A Document Ensemble Clustering Approach Via Dimensionality Reduction
Xingzhi Li,Zhiwei Wang,Qi Lang,Xiaodong Liu
DOI: https://doi.org/10.23919/ccc63176.2024.10661621
2024-01-01
Abstract:The internet’s rapid expansion has generated abundant text data, posing a formidable challenge in extracting key information, where document clustering demonstrates its powerful role. Previously, many people commonly used a single clustering method, which may not be suitable for certain datasets. Additionally, documents are often represented as high-dimensional vectors, leading to the curse of dimensionality and sparsity issues, and clustering algorithms’ effectiveness in high-dimensional spaces is limited. Therefore, this paper proposes a document ensemble clustering method based on dimensionality reduction, which can overcome the limitations caused by using a single clustering method, making it more suitable for the majority of text data.
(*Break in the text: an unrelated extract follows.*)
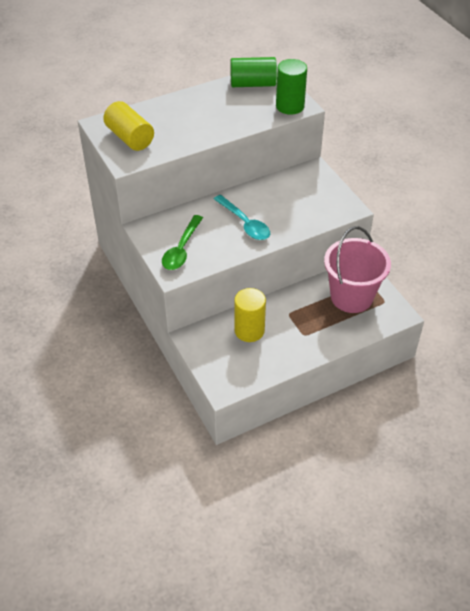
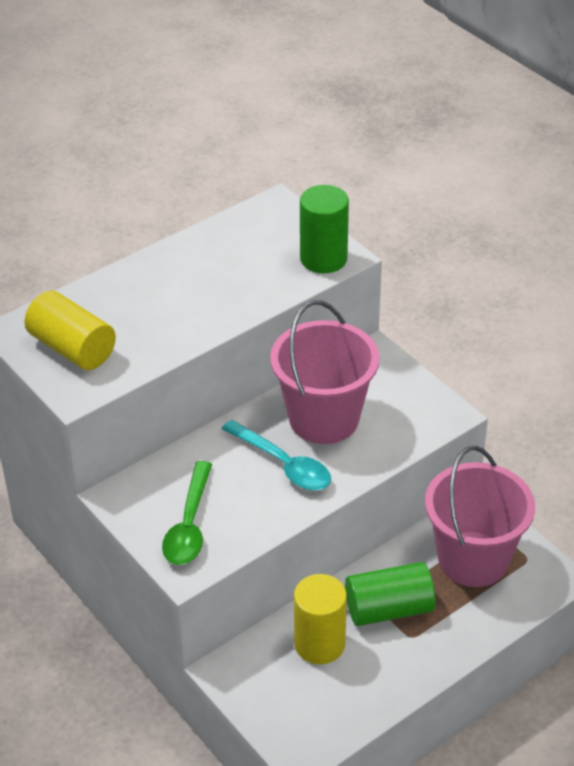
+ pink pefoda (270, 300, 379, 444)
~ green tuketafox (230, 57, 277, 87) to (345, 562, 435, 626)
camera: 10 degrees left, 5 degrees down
Initially, dimensionality reduction techniques are applied to preprocess document embeddings generated. Subsequently, these embedding vectors are fed into an ensemble clustering module, where distances between samples are computed using multiple clustering methods. By adjusting weights, the distance matrices are subjected to weighted summation to obtain an appropriate distance matrix. Finally, the K-means method is applied to cluster division, yielding the most suitable clusters for extracting the most relevant keywords. The proposed method was evaluated empirically, achieving excellent results on the 20Newsgroups and Reuters-21578 datasets.